Fowler is optimistic about the new term, however. In the paper, he explains SOA’s spotty record: “When we’ve talked about microservices, a common question is whether this is just service oriented architecture that we saw a decade ago. There is merit to this point, because the microservices style is very similar to what some advocates of SOA have been in favor of.
“The problem, however, is that SOA means too many different things, and that most of the time that we come across something called ‘SOA,’ it’s significantly different to the style we’re describing here, usually due to a focus on ESBs used to integrate monolithic applications. In particular we have seen so many botched implementations of service orientation—from the tendency to hide complexity away in ESBs, to failed multi-year initiatives that cost millions and deliver no value, to centralized governance models that actively inhibit change, that it is sometimes difficult to see past these problems.”
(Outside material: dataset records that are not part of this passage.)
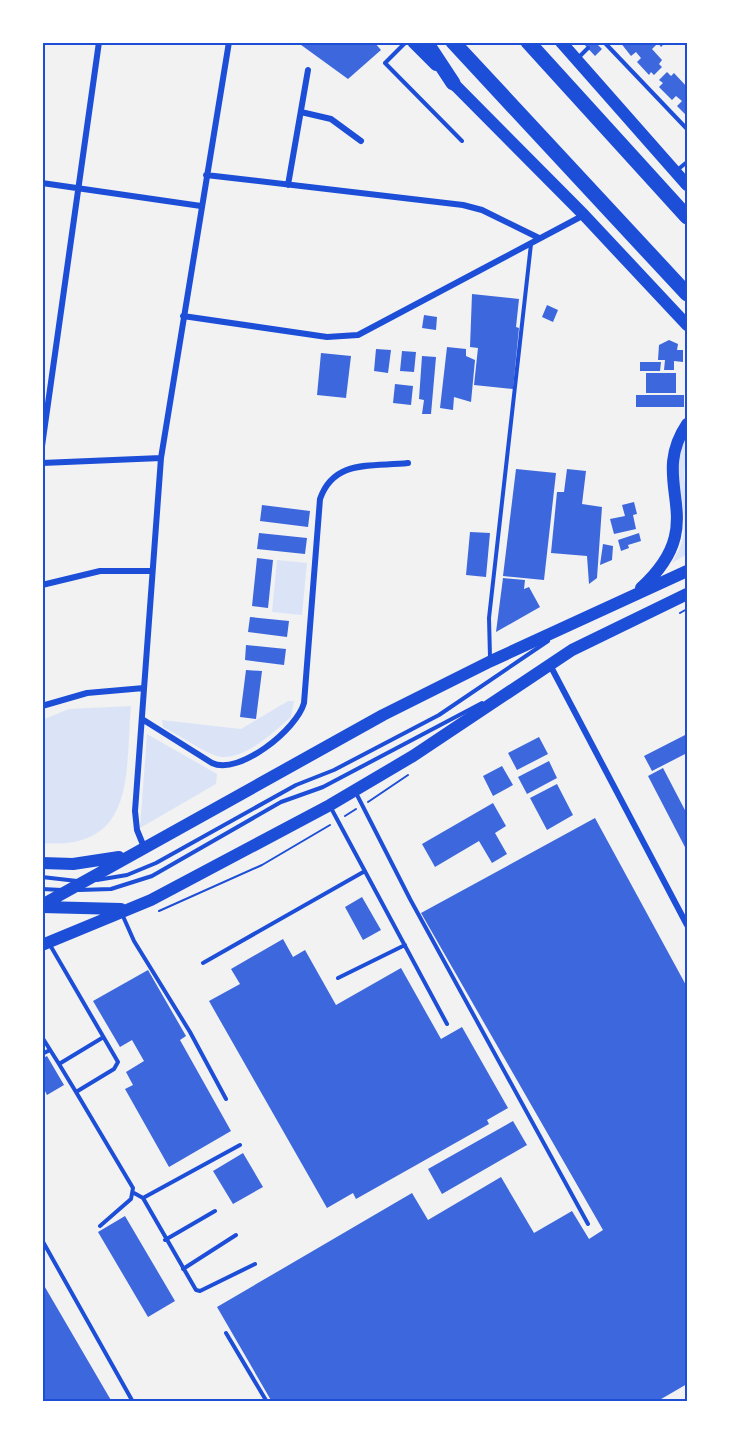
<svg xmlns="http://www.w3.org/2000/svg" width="729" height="1444" font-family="'Work Sans',sans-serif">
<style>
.green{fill:#dbe4f7}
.building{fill:#3d67dc}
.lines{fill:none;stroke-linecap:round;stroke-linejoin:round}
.path{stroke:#1d4ed8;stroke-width:2}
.service{stroke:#1d4ed8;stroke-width:4}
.minor{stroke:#1d4ed8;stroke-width:6}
.secondary{stroke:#1d4ed8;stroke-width:12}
.primary{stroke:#1d4ed8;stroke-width:12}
.motorway{stroke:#1d4ed8;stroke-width:15}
.neatline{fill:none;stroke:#1d4ed8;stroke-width:2}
</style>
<rect width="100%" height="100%" fill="#f2f2f2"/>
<!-- green -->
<path class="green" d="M687 437 684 478 687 494V554L672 563C676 555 682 545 683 537 690 503 666 468 687 437Z
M277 560 307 563 302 615 272 612Z
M288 701H294L291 717C273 732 248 758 222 757 209 756 177 734 163 727L162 720 241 729Z
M131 706C125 773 137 851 42 843V720L69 709Z
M147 734 217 774 216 784 140 828Z"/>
<!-- building -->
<path class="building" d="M297 42H374L381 50 348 79Z
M582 42H595L602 49 595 56Z
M620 42H666L661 47 658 43 652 49 662 60 659 64 662 67 654 75 651 72 649 75 637 62 641 58 636 52 631 56Z
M667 72 671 76 674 73 687 87V116L677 106 682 101 676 96 672 100 659 87 663 83 659 80Z
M472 294 519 299 516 327 519 328 513 389 474 385 478 348 470 347Z
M547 305 558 310 553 322 542 317Z
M424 315 437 317 436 330 422 328Z
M669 340 678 344 677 350H683V362L674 361V370H664L665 360H658L659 345Z
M447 347 466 349V356L475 360 471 402 454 397 453 410 440 408Z
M376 349 391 350 388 373 374 371Z
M402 351 416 352 414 372 400 371Z
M321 353 351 356 346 398 317 395Z
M422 356 436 357 431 414H422L424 400 419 399Z
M640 362H661L660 371H640Z
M646 373H676V393H646Z
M395 384 413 386 411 405 393 403Z
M636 395H684V407H636Z
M516 469 556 473 544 580 503 576Z
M567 469 586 471 582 504 602 507 597 578 589 584 587 556 551 553 557 492H564Z
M634 502 637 514 633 515 636 529 614 534 610 519 625 516 622 505Z
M262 505 310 511 308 527 260 521Z
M470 532 490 533 486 577 466 575Z
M259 533 307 538 305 554 257 549Z
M639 533 641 541 628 545 629 548 621 551 618 540Z
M603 544 613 546 612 560 600 565Z
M257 558 273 560 268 608 252 606Z
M503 578 525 580 524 589 529 587 540 607 496 632Z
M250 617 289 621 287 637 248 632Z
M246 645 286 649 284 665 245 660Z
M246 670 262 671 256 719 240 717Z
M687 734V753L652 771 644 756Z
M539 737 548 754 517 770 508 753Z
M549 761 557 778 527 794 518 777Z
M502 766 513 785 493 796 483 776Z
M663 768 687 814V851L648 776Z
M557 784 573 815 547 830 530 798Z
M493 803 506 826 495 833 507 854 492 863 479 841 435 867 422 844Z
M595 818 687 987V1384L656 1402H272L217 1307 412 1193 428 1220 501 1177 534 1233 572 1211 589 1239 603 1230 421 913Z
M362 897 381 930 363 940 345 907Z
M283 939 293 957 305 950 336 1005 401 968 441 1039 462 1027 508 1108 487 1120 489 1124 356 1199 353 1193 327 1208 209 1001 240 984 231 969Z
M148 970 186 1036 180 1040 231 1131 169 1167 125 1089 133 1085 126 1072 144 1061 132 1040 120 1047 93 1001Z
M47 1056 64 1085 47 1095 42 1085V1059Z
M513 1121 527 1145 442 1194 428 1169Z
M243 1153 263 1187 233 1204 213 1171Z
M125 1216 175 1301 148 1317 98 1232Z
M42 1282 112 1402H42Z"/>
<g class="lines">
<!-- path -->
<path class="path" d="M680 613 687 609
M368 802 408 775
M345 816 356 809
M159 911 262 865 330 825"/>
<!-- service -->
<path class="service" d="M406 42 385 63 462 141
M595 42H596
M604 42 687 129
M579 57 588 48
M676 171 687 162
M490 657 489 618 531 244
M355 791 410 899 588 1224
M331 808 447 1024
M42 877 77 881
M97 880 127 875 156 863 296 785 334 770 439 715 548 641
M42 889 62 890
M79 890 111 889 152 876 281 802 323 787 482 703
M122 914 134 941 190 1032 226 1099
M50 945 118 1062 114 1069 76 1092 133 1188 131 1199 100 1226
M203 963 365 871
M338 978 405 945
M42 1037 59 1064 102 1038
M42 1054 50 1050
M59 1064 76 1092
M134 1193 143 1198 196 1290 200 1291 255 1264
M143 1198 240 1145
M42 1240 133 1402
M165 1240 215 1211
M183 1269 236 1235
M226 1333 267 1402"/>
<!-- minor -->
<path class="minor" d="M301 112 331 119 361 141
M206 175 463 205 482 210 539 238
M42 183 201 206
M288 185 308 70
M183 316 327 337 358 335 584 215
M42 446 99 42
M42 463 161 458
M42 585 100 571H152
M550 665 687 925
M42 706 87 693 144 688
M142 719 212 763C239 776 297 729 304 703L320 499C334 459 371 467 408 463
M144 847 137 830 135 811 161 458 229 42"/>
<!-- secondary -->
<path class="secondary" d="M413 42 436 65"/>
<!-- primary -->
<path class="primary" d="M561 42 687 185
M453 83 584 215 687 325
M641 588C714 521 646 485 687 424
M42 863 73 864 119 857
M42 905 383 715 491 661 687 571
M42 907 121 909
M42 945 151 900 330 805 413 756 572 650 687 594"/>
<!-- motorway -->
<path class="motorway" d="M426 42 453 83
M453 42 687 294
M528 42 687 217"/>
</g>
<!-- border -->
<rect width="729" height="1444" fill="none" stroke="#ffffff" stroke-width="87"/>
<rect x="44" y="44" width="642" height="1356" class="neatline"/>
</svg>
As a result, Fowler writes, microservices might finally mean “service orientation done right.”
Five security tips for container-crazed coders
To avoid kernel exploits, denial of service attacks, cracked database passwords, poisoned images and more, these basics are a must (but by no means a complete security strategy):
- The usual rules of Internet hygiene apply: Verify image quality and provenance.
- Set boundaries: Containers are safest when segregated within VMs.
- Check your privilege: Don’t run containers with the “—” privilege flag, and drop privileges ASAP.
- Stay lean: Containers shouldn’t include anything the application doesn’t need to run.
- Protect the host: Run as non-root whenever possible.